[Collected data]
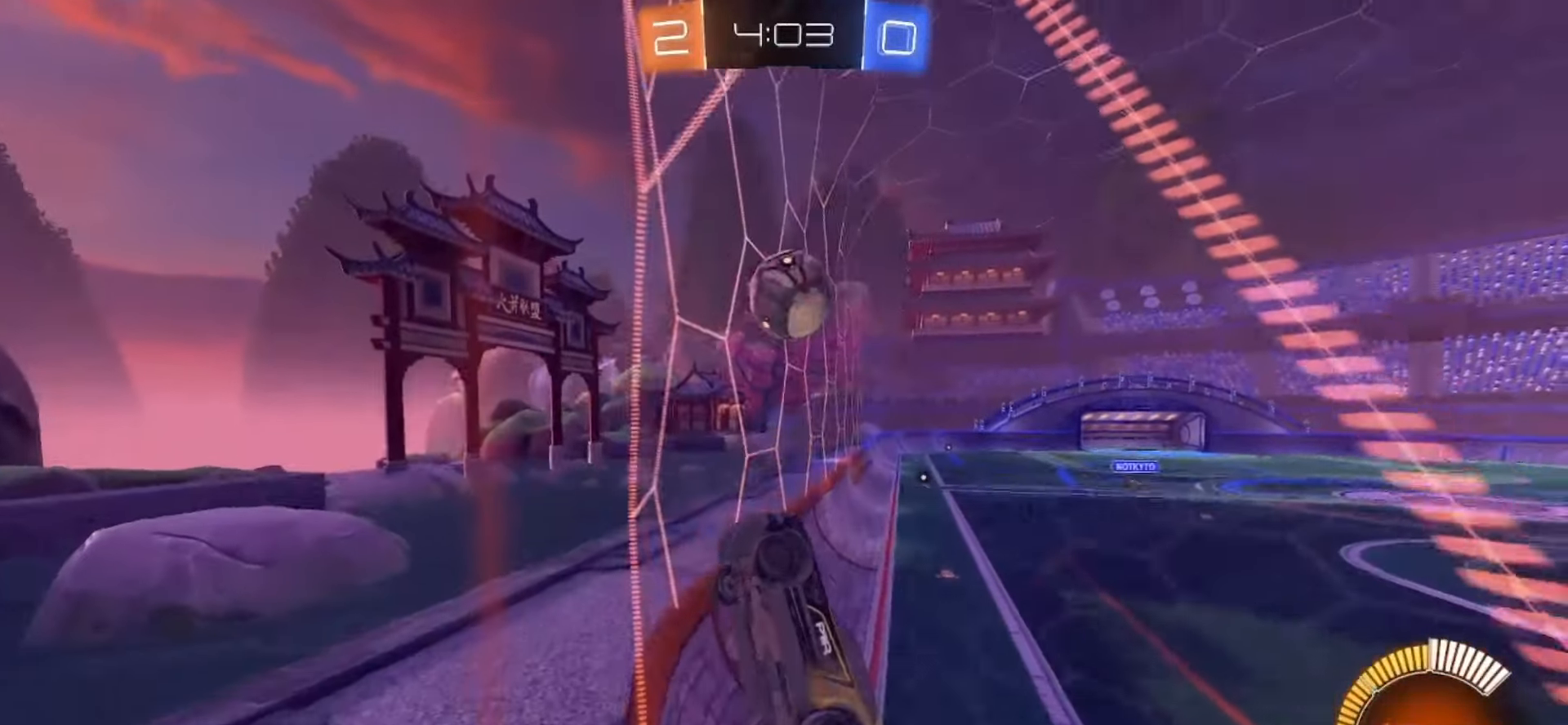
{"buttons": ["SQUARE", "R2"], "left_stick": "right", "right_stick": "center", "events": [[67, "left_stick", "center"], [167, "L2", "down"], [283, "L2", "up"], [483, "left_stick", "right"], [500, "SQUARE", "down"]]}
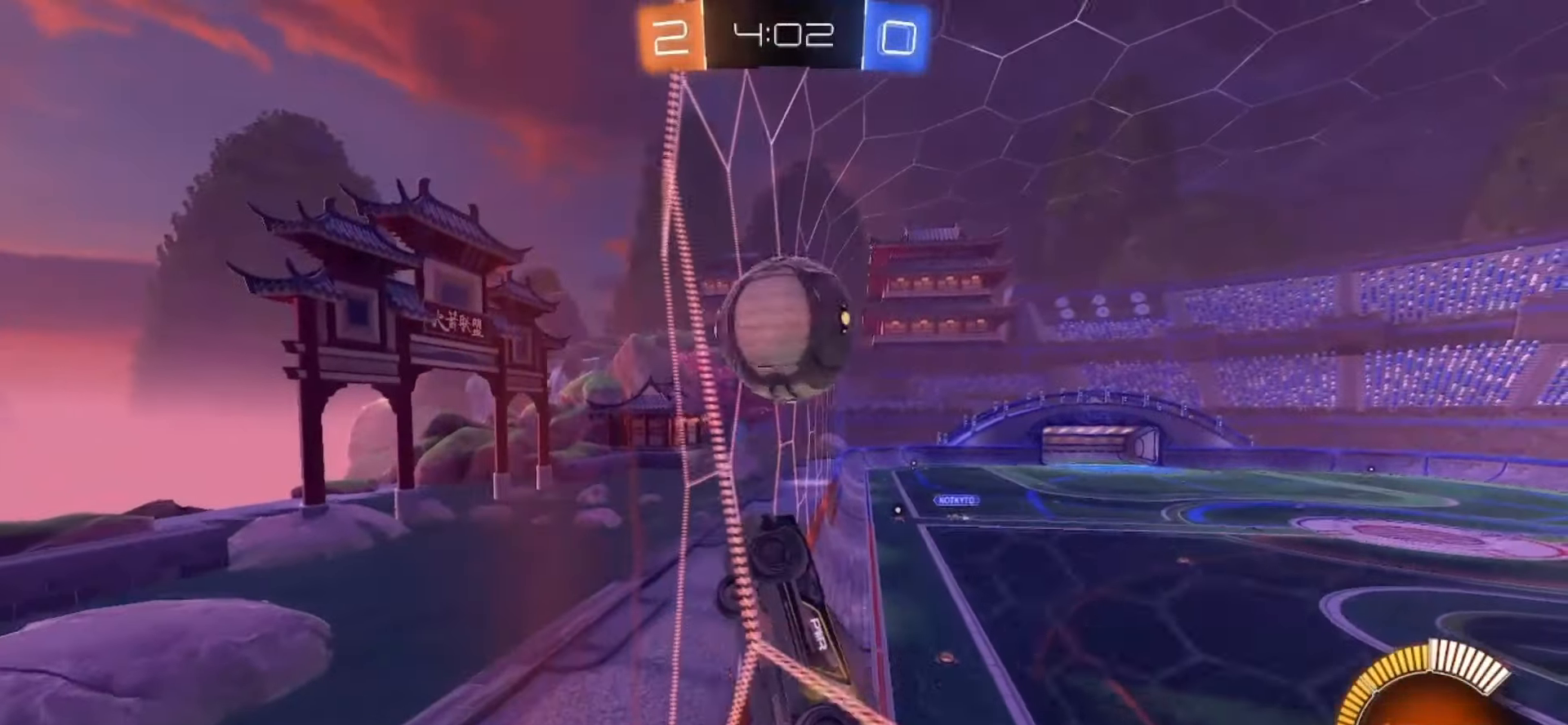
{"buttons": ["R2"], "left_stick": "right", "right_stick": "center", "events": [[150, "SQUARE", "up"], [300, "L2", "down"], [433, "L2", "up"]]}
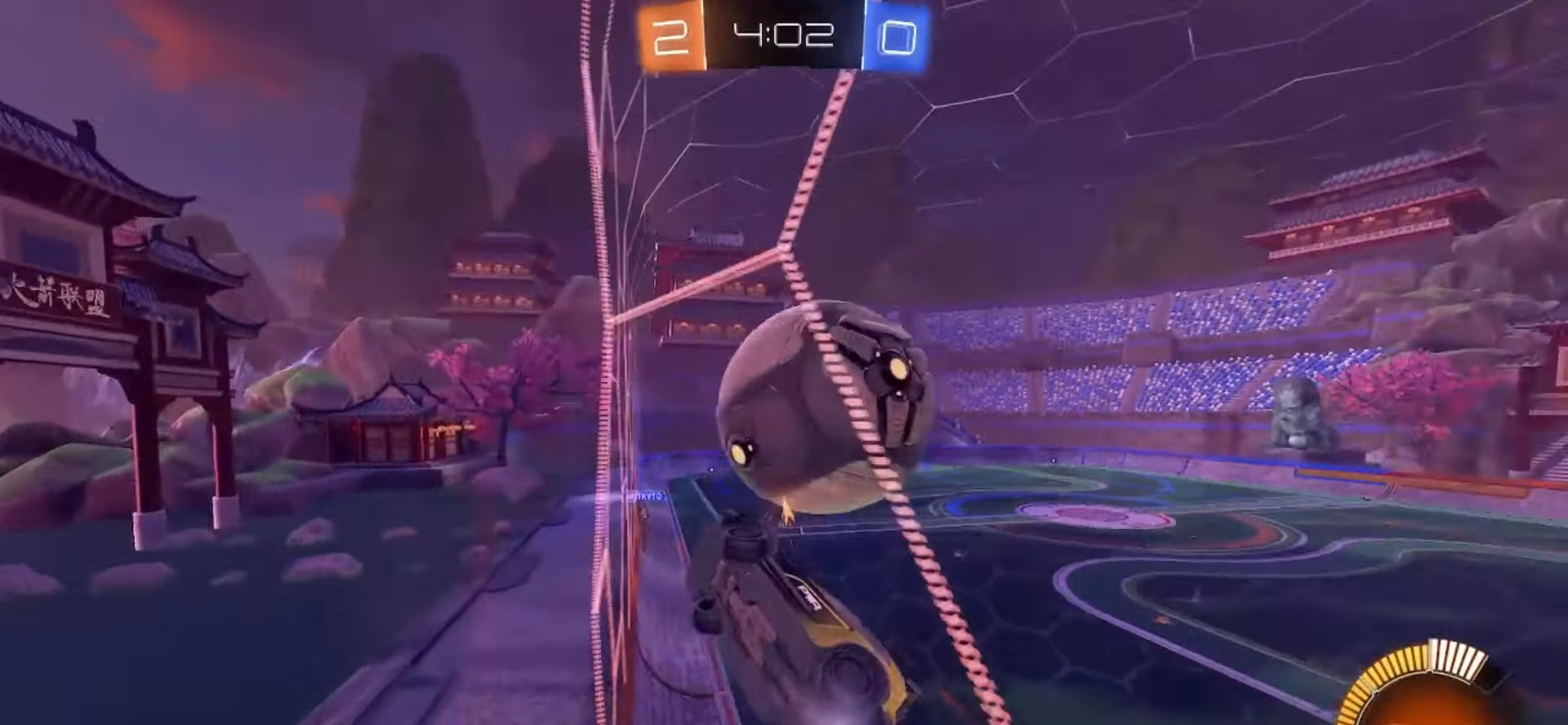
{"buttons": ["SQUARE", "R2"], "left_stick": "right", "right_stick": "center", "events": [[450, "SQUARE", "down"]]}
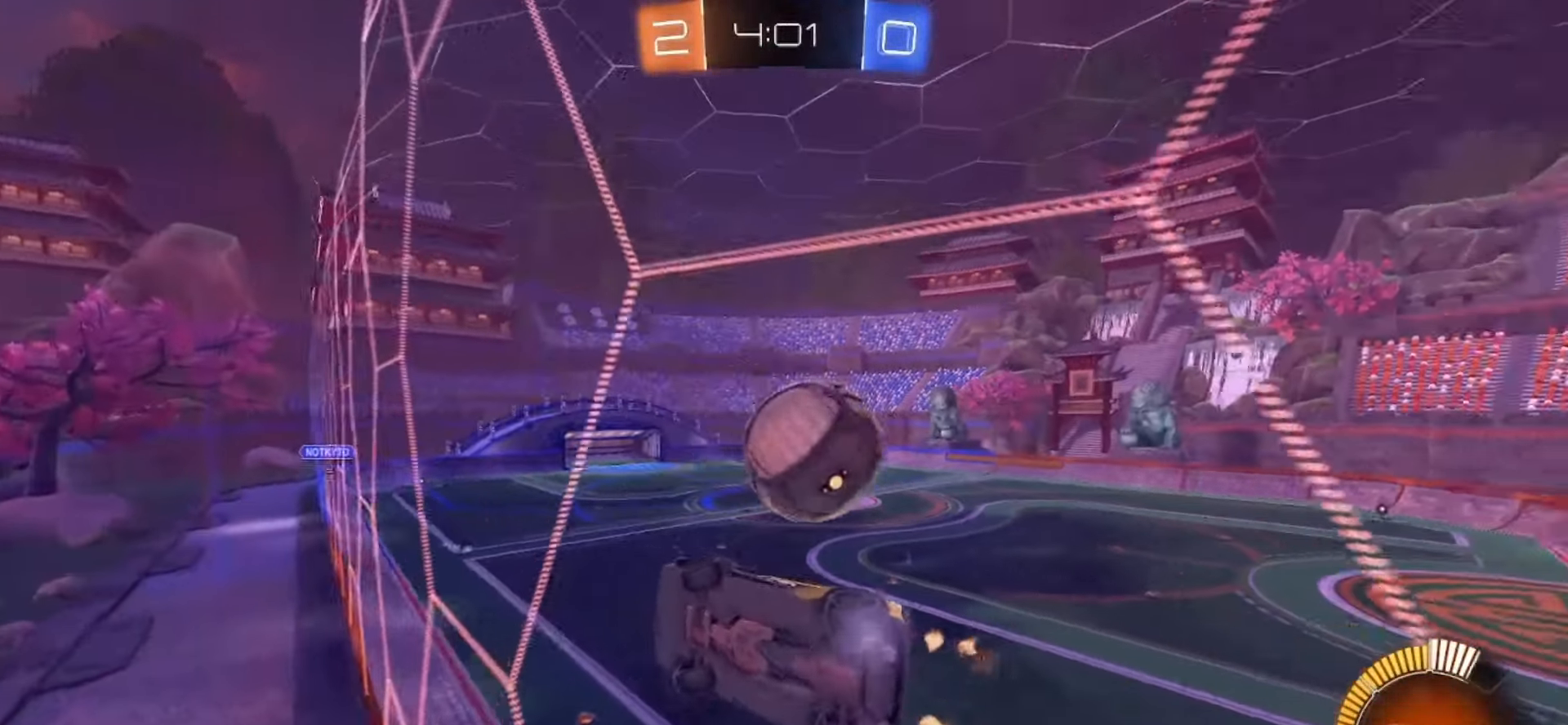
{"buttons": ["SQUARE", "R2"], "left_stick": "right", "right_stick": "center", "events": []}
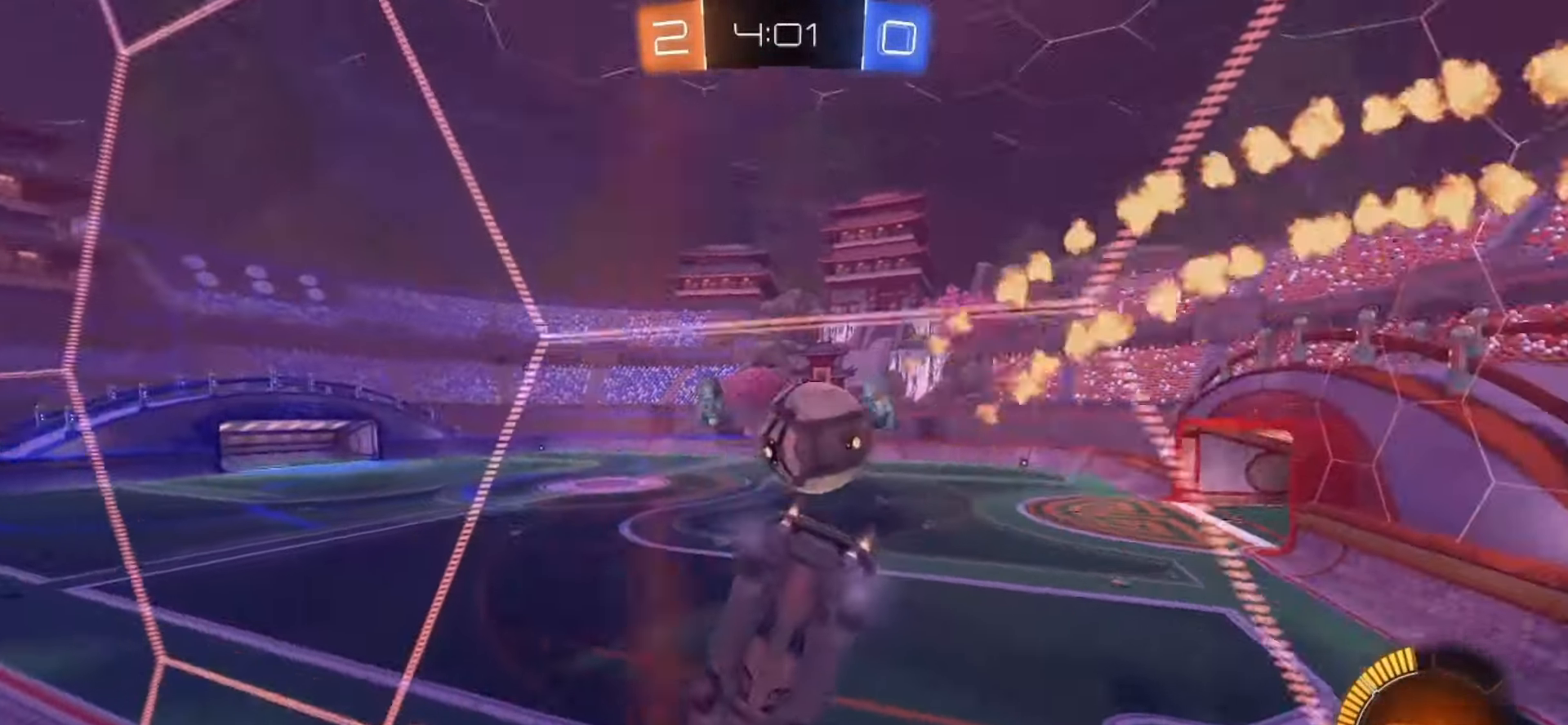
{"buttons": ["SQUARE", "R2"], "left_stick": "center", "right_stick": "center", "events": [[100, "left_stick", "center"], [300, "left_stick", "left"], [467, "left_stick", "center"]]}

= Problem to solve =
I'd like the data above duplicated exactly, with no pictures included.

= Response area =
{"buttons": ["SQUARE", "R2"], "left_stick": "right", "right_stick": "center", "events": [[67, "left_stick", "center"], [167, "L2", "down"], [283, "L2", "up"], [483, "left_stick", "right"], [500, "SQUARE", "down"]]}
{"buttons": ["R2"], "left_stick": "right", "right_stick": "center", "events": [[150, "SQUARE", "up"], [300, "L2", "down"], [433, "L2", "up"]]}
{"buttons": ["SQUARE", "R2"], "left_stick": "right", "right_stick": "center", "events": [[450, "SQUARE", "down"]]}
{"buttons": ["SQUARE", "R2"], "left_stick": "right", "right_stick": "center", "events": []}
{"buttons": ["SQUARE", "R2"], "left_stick": "center", "right_stick": "center", "events": [[100, "left_stick", "center"], [300, "left_stick", "left"], [467, "left_stick", "center"]]}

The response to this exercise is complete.